Count every line below that contains "none", then give that count and nothing else.

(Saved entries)
======
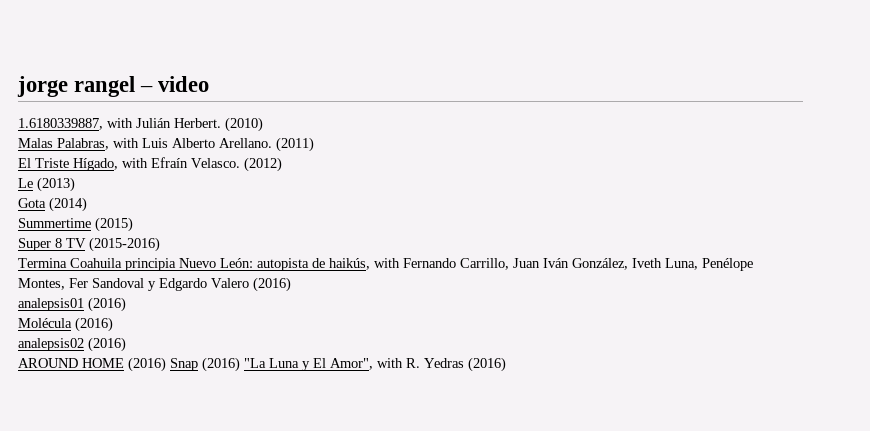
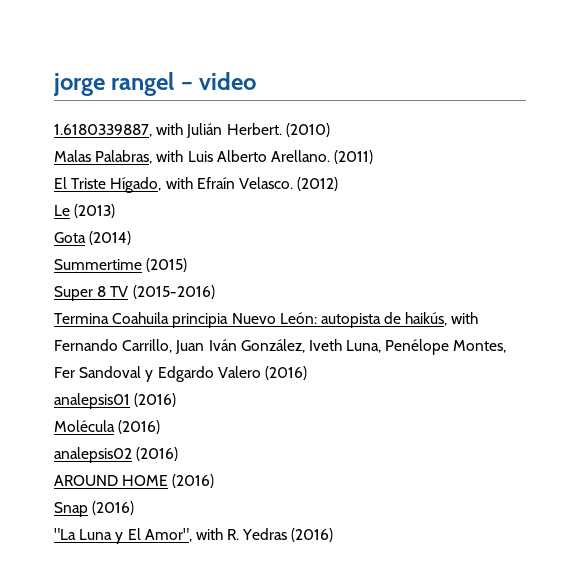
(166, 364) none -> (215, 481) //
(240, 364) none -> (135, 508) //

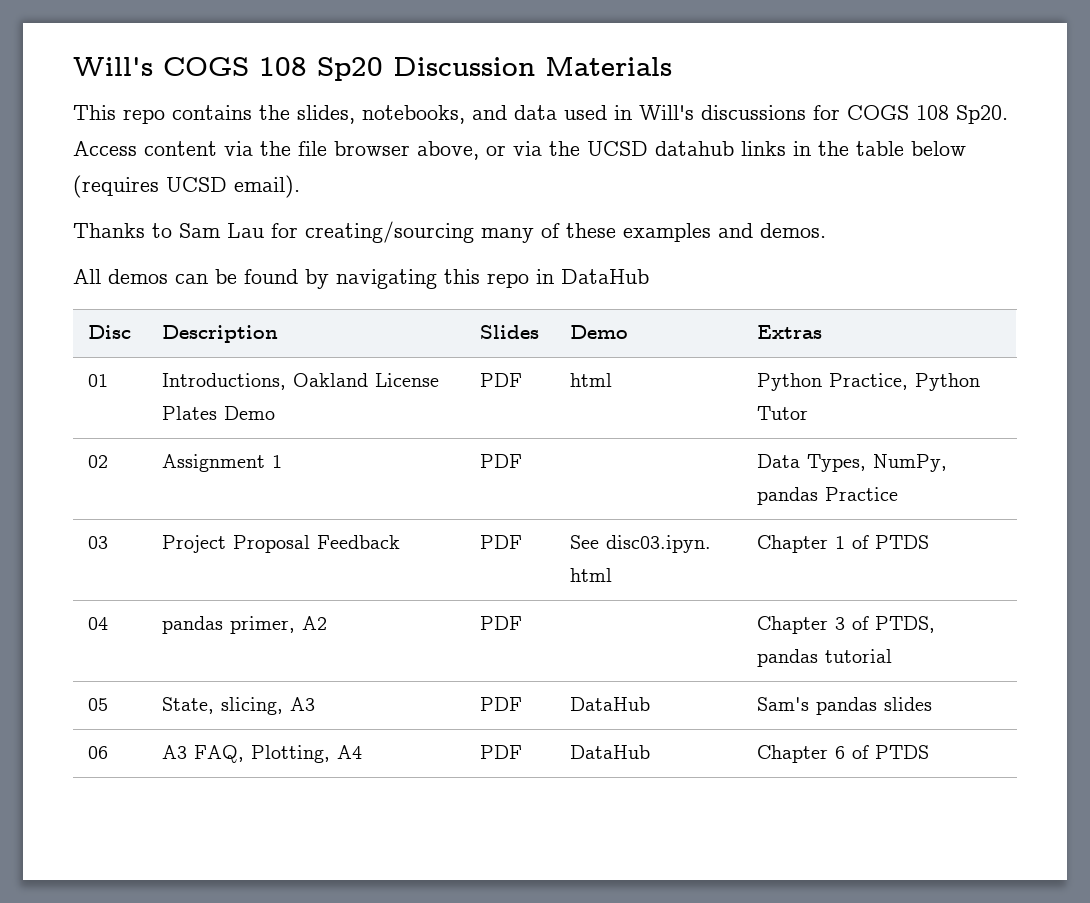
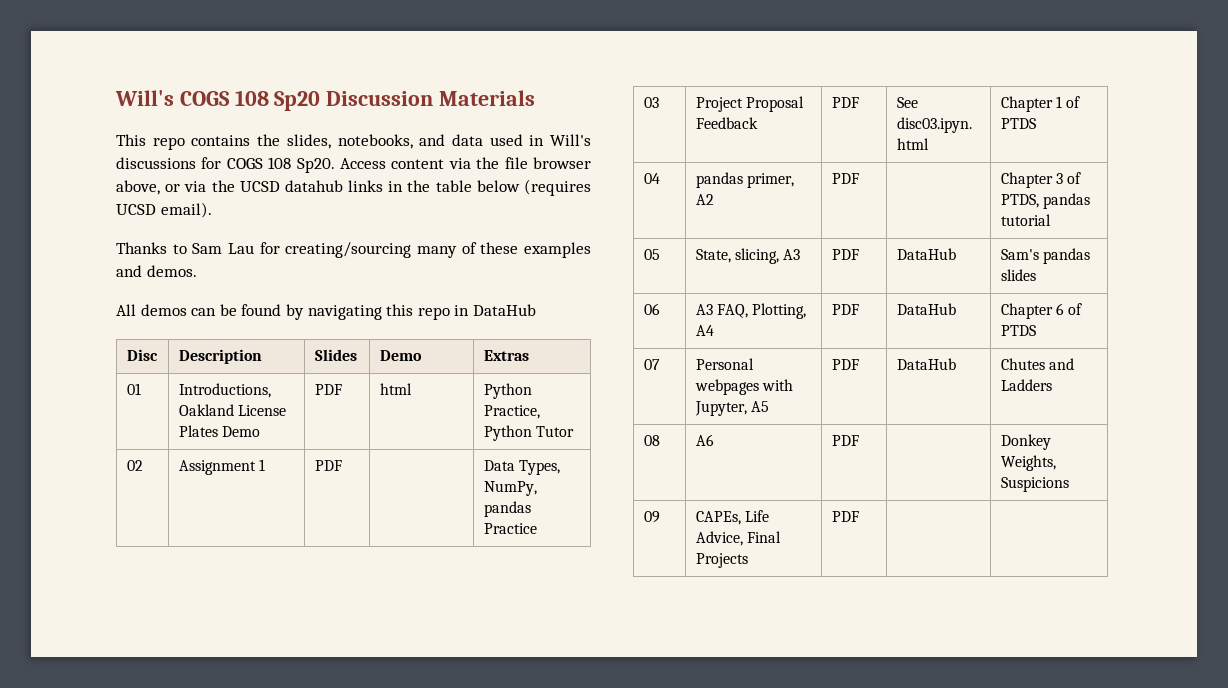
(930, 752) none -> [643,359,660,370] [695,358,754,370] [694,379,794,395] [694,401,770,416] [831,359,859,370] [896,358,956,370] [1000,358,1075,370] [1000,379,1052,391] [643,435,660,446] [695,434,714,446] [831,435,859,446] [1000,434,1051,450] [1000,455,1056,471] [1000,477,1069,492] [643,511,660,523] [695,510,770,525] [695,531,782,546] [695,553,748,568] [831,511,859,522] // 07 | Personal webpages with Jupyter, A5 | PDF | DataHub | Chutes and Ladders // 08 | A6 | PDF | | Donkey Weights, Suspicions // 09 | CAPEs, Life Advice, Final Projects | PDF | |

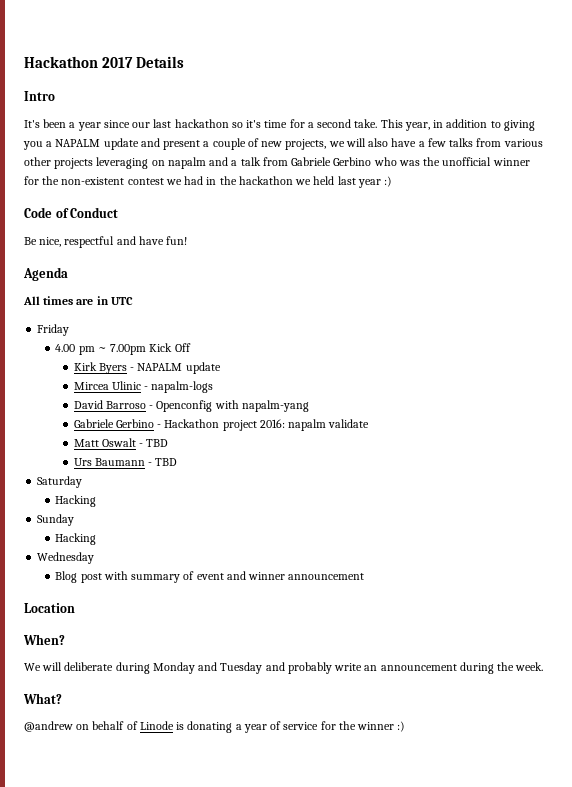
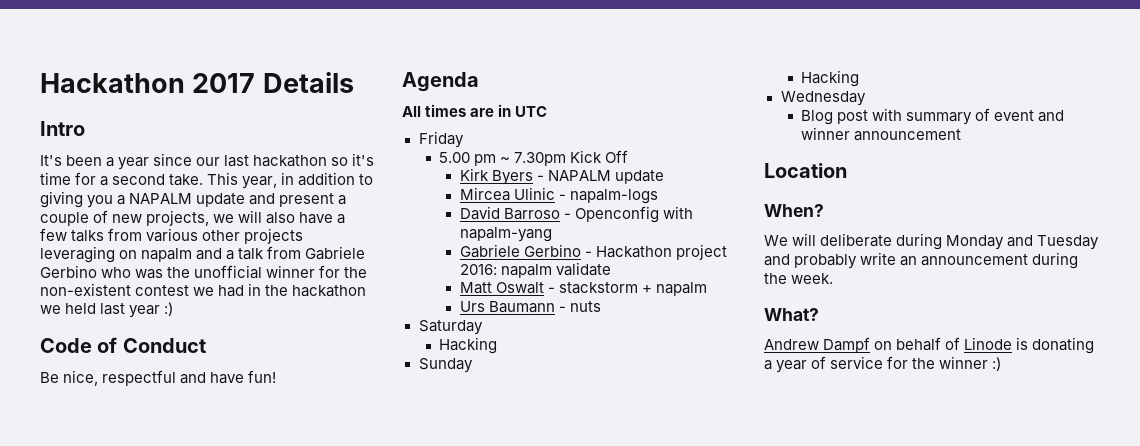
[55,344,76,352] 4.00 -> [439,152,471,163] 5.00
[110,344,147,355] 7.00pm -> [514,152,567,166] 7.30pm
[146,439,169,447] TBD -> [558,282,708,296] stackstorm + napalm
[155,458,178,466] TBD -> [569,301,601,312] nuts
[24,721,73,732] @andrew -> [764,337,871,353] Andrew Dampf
======
• _YOUR SOLUTION_
3